Extract:
________________________

The latest EV report suggests that the transition from ICEs to EVs is happening at a faster-than-expected clip, perhaps more so due to a flurry of ICE giants joining the EV race.
Over the past few years, the EV momentum has gone into overdrive thanks to the ESG craze and the shift to renewable energy.
Last year marked a fresh high for the EV industry after the global electric-car market recorded growth of 41%, according to an International Energy Agency report.
Last year, Bloomberg News' Akshat Rathi claimed that 'every F-150 Lightning destroys 50+ barrels of oil demand forever.'
The F-150 Lightning is Ford Motors' electric equivalent of the marquee Ford-150 truck.
It's becoming a familiar refrain by a cross-section of experts, including Stanford University economist Tony Seba who went ballistic a few years ago and declared that EVs will obliterate the global oil industry by 2030.
But how much threat does the EV revolution actually pose for the fossil fuel sector?
A report from IHS Markit shows that in 2020, light plug-in and fuel-cell vehicles, as well as electric city buses and two-wheelers,
collectively displaced about 370,000 barrels per day of global oil consumption,
a figure that is projected to grow to 1.5 million barrels per day by 2025,
equal to about 1.4% of the projected level of total world oil demand.t
... America's transport sector accounts for 21% of total GHG emissions.
The burgeoning EV sector is moving full-steam ahead, but has to contend with a more than century-old ICE industry.

________________________

Collected material:
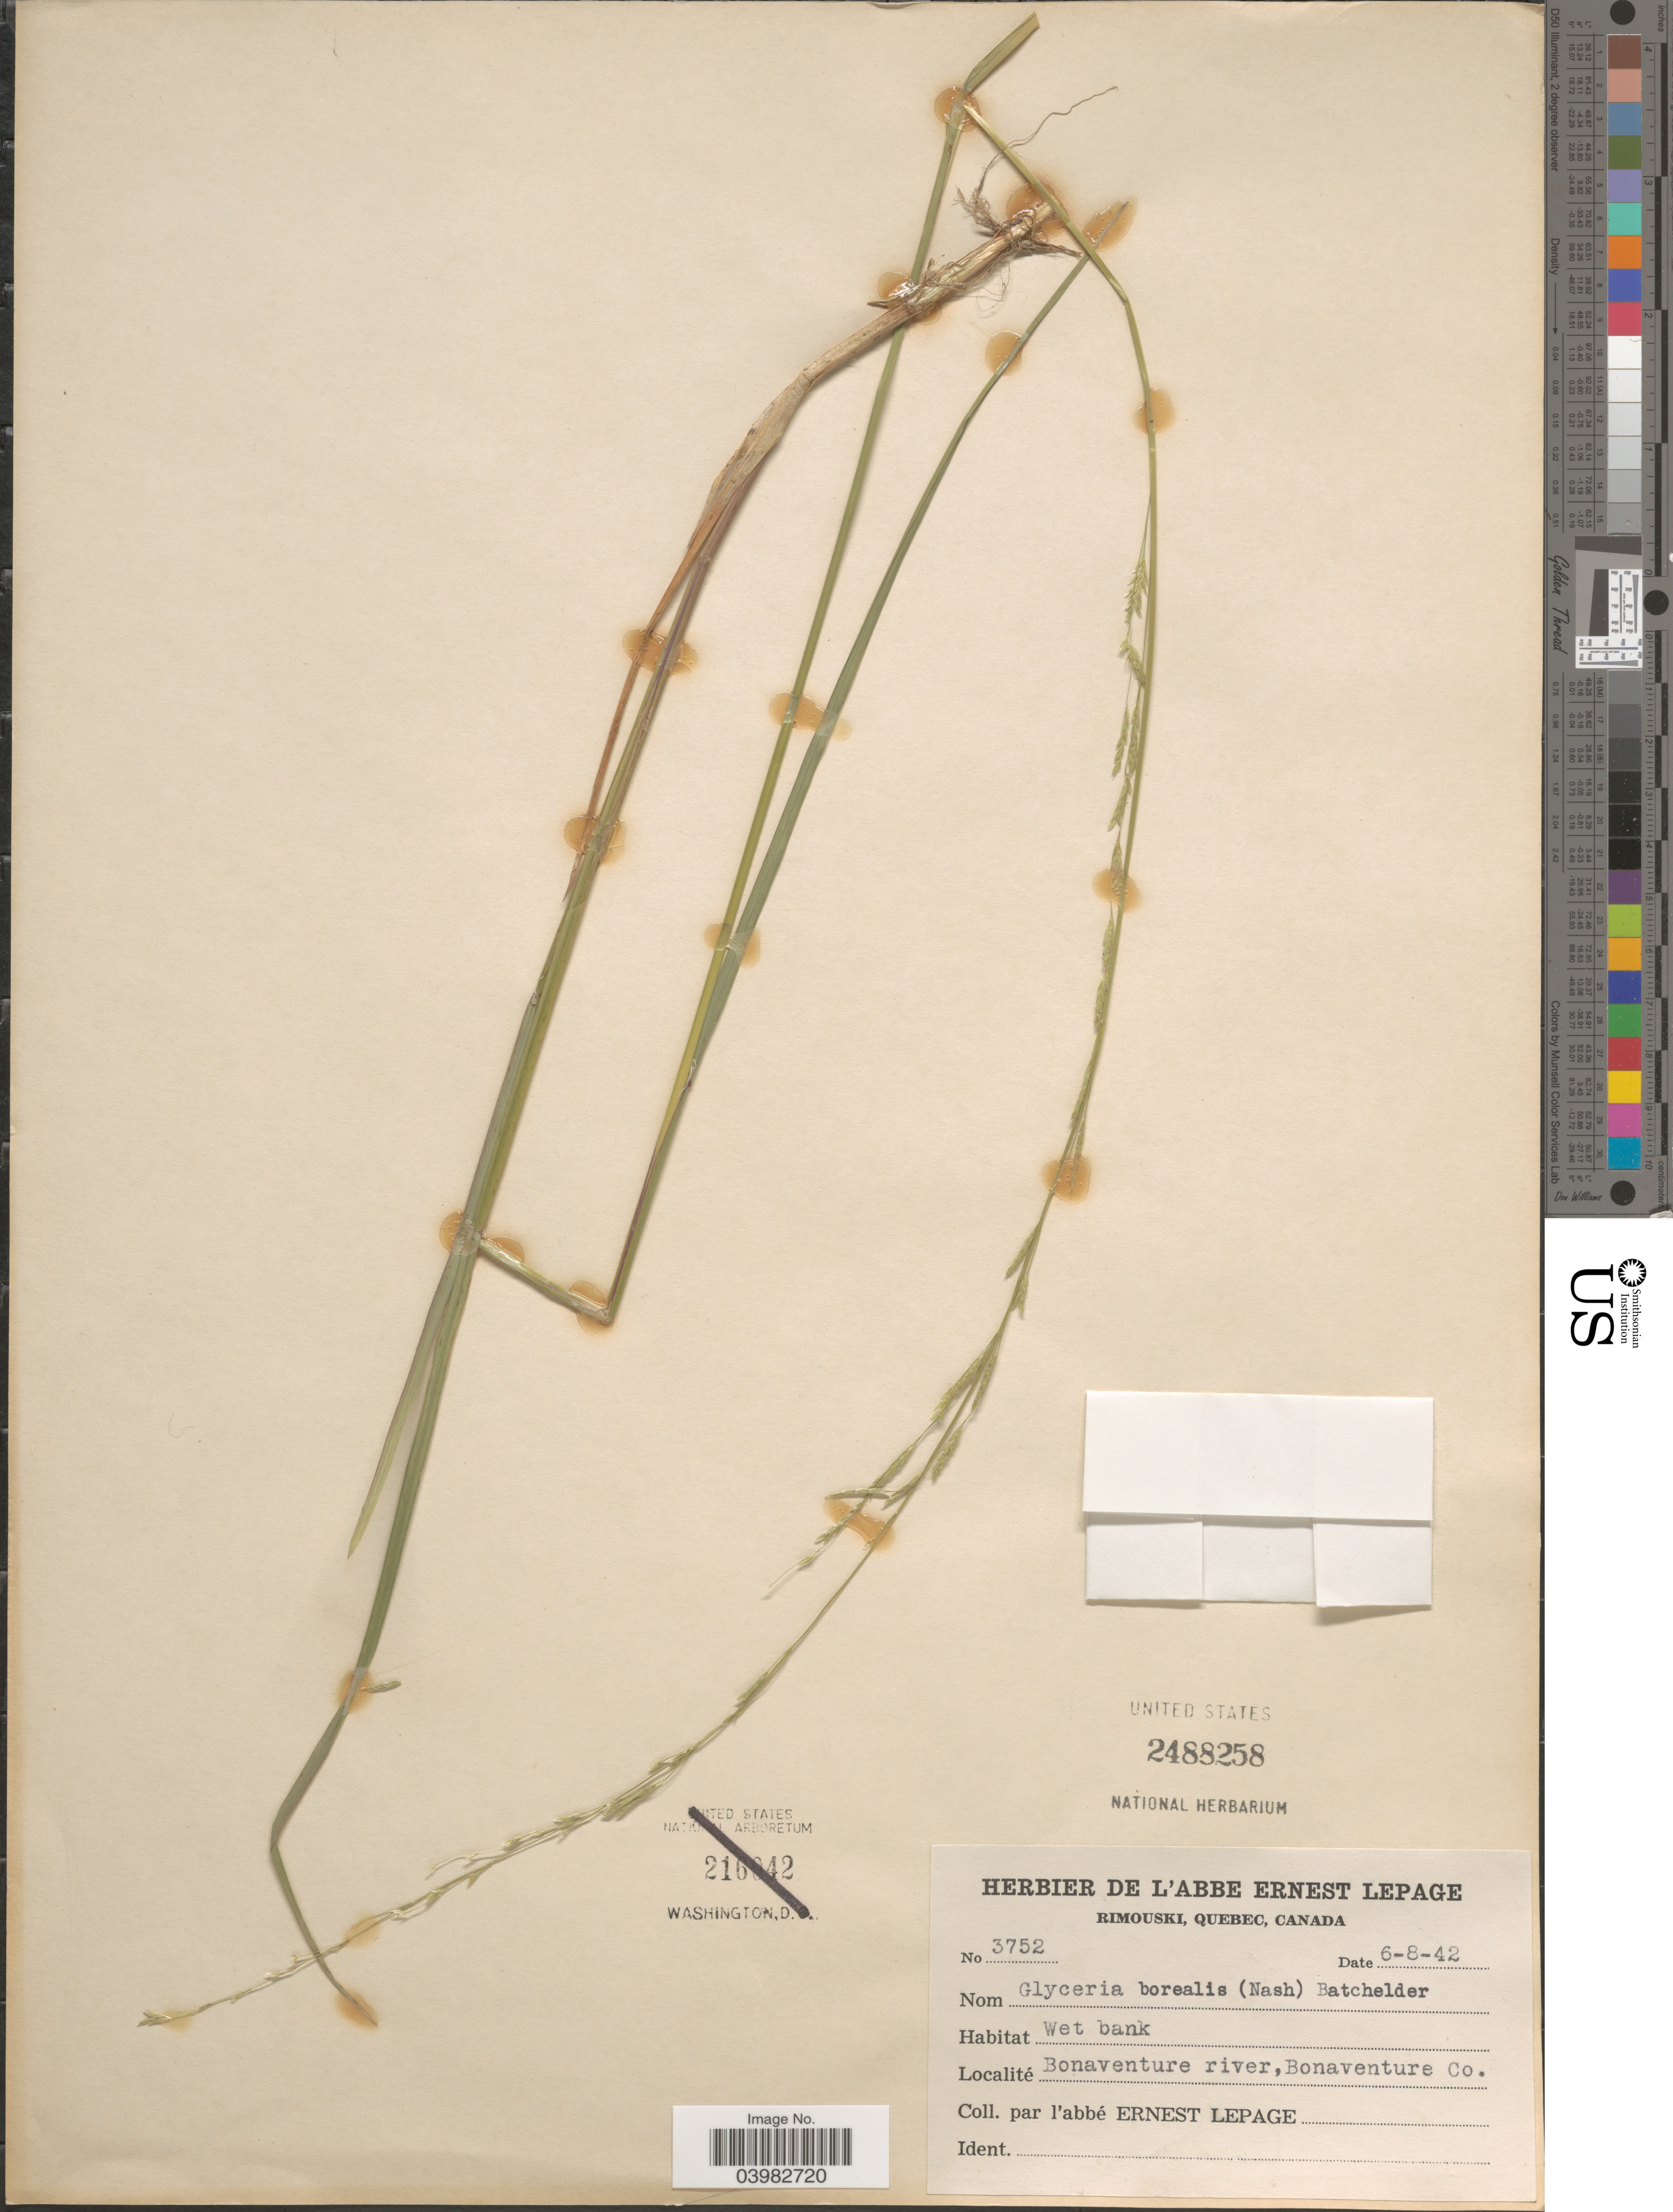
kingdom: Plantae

________________________

To do:
1. Condense the paragraph of the EV excerpt that begins "A report from IHS Markit" into a shorter version that keeps its main figures.
2. Please reproduce the EV excerpt word for word, starting at the words "The latest EV" and stopping after the words "industry by 2030.".

Results by task:
1. According to IHS Markit, light plug-in and fuel-cell vehicles, electric city buses and two-wheelers together displaced about 370,000 barrels per day of global oil consumption in 2020. That figure is projected to reach 1.5 million barrels per day by 2025, about 1.4% of projected total world oil demand.

2.
The latest EV report suggests that the transition from ICEs to EVs is happening at a faster-than-expected clip, perhaps more so due to a flurry of ICE giants joining the EV race.
Over the past few years, the EV momentum has gone into overdrive thanks to the ESG craze and the shift to renewable energy.
Last year marked a fresh high for the EV industry after the global electric-car market recorded growth of 41%, according to an International Energy Agency report.
Last year, Bloomberg News' Akshat Rathi claimed that 'every F-150 Lightning destroys 50+ barrels of oil demand forever.'
The F-150 Lightning is Ford Motors' electric equivalent of the marquee Ford-150 truck.
It's becoming a familiar refrain by a cross-section of experts, including Stanford University economist Tony Seba who went ballistic a few years ago and declared that EVs will obliterate the global oil industry by 2030.